Methods MALAT1 siRNA was transfected into SCC25 and UM1 human OSCC cell lines. Cell counting kit-8 assay and flow cytometry were used to test the proliferation, cell cycle, and apoptosis of the cells after infection by the MALAT1 siRNA. Cell invasive and migration ability were evaluated by Transwell assay and cell migration assay, respectively. The expression levels of the proteins VHL and β-catenin, which regulate the cell cycle, apoptosis, epithelialmesenchymal transition, invasion, and migration, were examined by Western blot assay.
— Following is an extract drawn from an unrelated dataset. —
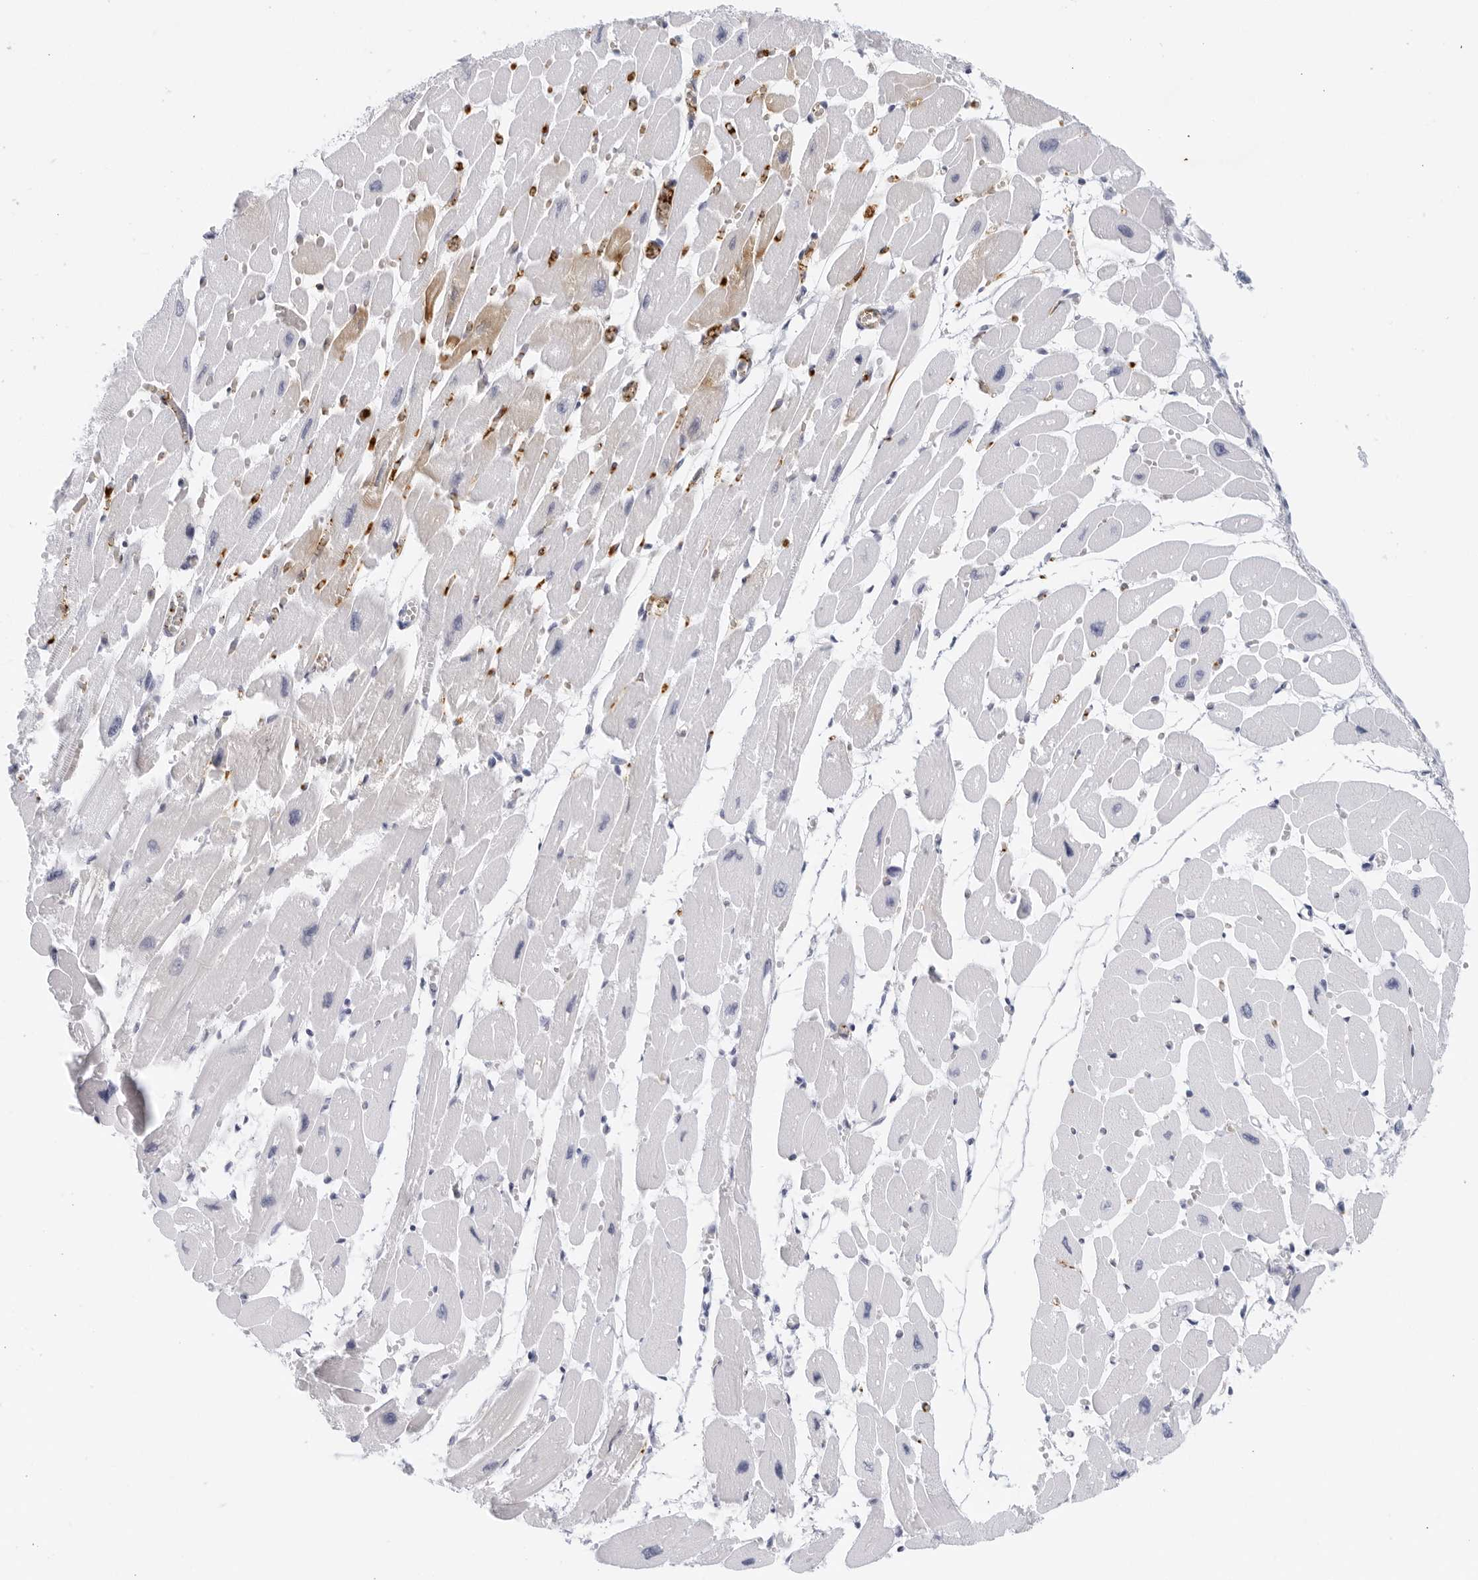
{"staining": {"intensity": "negative", "quantity": "none", "location": "none"}, "tissue": "heart muscle", "cell_type": "Cardiomyocytes", "image_type": "normal", "snomed": [{"axis": "morphology", "description": "Normal tissue, NOS"}, {"axis": "topography", "description": "Heart"}], "caption": "Cardiomyocytes show no significant protein staining in normal heart muscle. (Brightfield microscopy of DAB (3,3'-diaminobenzidine) immunohistochemistry at high magnification).", "gene": "FGG", "patient": {"sex": "female", "age": 54}}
Results After down regulation of the MALAT1 expression in the cells, the proliferation was inhibited, and G1/S arrest was triggered. The expression of cyclin D1 was down regulated and that of P21 was up regulated. Cell apoptosis increased, and the expression levels of Bax and cleaved caspase-3 were up regulated. Migration and invasion were attenuated. The expression levels of N-cadherin, vimentin, and MMP-2/9 were down regulated, and the expression of E-cadherin was up regulated in the cells after the knockdown of MALAT1. These findings show significant differences between the transfected cells and negative-control cells. We found that VHL expression was up regulated and that of β-catenin was down regulated.
Conclusion MALAT1 is an important factor for the growth and invasion of OSCC. MALAT1 possibly modulates these processes through the VHL/β-catenin signal pathway.